Game 1: Angels 8, Mariners 1 | Game 2: Mariners 13, Angels 2
Game 3: Angels 5, Mariners 0 | Game 4: Mariners 3, Angels 1
Runs Scored: 16
Runs Allowed: 17
YTD Record: 95-58 | 1st in AL West | Magic Number: 0!
Up Next: Friday vs. TEX
The Los Angeles Angels of Anaheim are the American League West Division Champions! In 2014! That’s, like, right now! How cool is that?
I’ll be the first to admit I did not expect the Angels to come away with a division title this year. From Spring Training well into August, the common refrain is our series recaps was something to the effect of: “The A’s are out of reach, so let’s temper expectations and focus on maintaining Wild Card position.” Even as September approached and the gap between Anaheim and Oakland closed I had a hard time believing the Halos could keep the good times rolling. But then the Angels and Athletics did the whole ships-passing-in-the-night routine and now I look back and wonder how I ever doubted that the team couldn’t hang with Billy Beane’s band of brigands. Not so much because the Athletics seem to have fallen into the Springfield Mystery Spot — though, holy hell what is happening up there?! — but because the Halos have been otherworldly for three-plus months now. They are 64-30 since June 6, which is good for a .680 winning percentage. Over the course of an entire season, that’d put them on pace for 110 wins — only six teams in MLB history have ever won that many. We can’t just ignore the first two months of this season, of course, but it’s plainly evident they are a very different team now than they were in May, in both persona and personnel.

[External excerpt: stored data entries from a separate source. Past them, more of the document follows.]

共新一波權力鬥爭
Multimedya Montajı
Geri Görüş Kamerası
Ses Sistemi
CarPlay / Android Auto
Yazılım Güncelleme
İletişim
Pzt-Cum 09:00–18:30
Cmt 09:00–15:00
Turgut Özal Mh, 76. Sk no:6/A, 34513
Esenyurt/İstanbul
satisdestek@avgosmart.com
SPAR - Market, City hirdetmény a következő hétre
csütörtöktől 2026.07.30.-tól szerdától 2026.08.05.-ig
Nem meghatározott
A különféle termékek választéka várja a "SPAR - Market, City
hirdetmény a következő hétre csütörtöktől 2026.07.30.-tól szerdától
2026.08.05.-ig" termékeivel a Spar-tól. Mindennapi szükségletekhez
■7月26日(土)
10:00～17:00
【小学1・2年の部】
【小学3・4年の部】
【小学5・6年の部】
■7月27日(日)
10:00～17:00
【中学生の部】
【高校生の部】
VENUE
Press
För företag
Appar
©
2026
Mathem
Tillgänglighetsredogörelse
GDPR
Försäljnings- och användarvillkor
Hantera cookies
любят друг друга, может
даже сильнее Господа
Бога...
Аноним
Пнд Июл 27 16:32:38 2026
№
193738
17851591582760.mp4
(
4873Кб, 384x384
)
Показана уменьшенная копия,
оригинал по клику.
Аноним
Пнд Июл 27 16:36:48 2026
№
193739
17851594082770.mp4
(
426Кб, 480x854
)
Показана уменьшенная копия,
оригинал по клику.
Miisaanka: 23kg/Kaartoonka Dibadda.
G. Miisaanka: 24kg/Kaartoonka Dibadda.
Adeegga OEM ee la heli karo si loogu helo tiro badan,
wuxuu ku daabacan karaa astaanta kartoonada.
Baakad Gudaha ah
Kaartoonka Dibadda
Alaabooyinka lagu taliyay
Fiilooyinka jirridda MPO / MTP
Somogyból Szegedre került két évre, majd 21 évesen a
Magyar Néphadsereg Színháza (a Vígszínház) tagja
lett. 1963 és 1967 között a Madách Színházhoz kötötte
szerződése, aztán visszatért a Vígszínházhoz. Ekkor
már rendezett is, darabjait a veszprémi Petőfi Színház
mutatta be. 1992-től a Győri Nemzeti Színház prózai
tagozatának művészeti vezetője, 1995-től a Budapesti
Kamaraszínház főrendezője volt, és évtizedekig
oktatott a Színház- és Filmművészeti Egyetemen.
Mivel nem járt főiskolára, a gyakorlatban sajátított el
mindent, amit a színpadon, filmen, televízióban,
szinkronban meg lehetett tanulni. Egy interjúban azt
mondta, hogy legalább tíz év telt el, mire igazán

Considering that the Halos get to coast for the next two weeks while their four potential ALDS opponents duke it out to determine three playoff spots, it’s natural to worry that the Angels might lose their “edge” by the time October arrives, or that one of the Royals/Tigers/A’s/Mariners quartet will have momentum on their side. Of the myriad clichés about the playoffs — i.e. players with prior postseason experience are more likely to succeed; home-field advantage is huge; teams who can’t play “small ball” don’t to well in the postseason; etc. — the only one that has actually stood up to any sort of scientific scrutiny is, unfortunately, the maxim I’ve already primed you for: that teams perform better in October if they have to fight for a playoff spot down to wire.
As you’d expect, it’s not so simple as “teams in tight races are better playoff teams,” it’s a more nuanced “teams whose playoff hopes come down to the final days of the season tend to get a slightly better performance from their pitching staffs in the postseason than would normally be expected.” (Hitters aren’t afforded that same advantage, for whatever reason.) This little statistical quirk could potentially spell bad news for the Angels, as all four of their potential opponents already boast some of the strongest rotations in the American League, but having the best offense in baseball should help mitigate the effect some.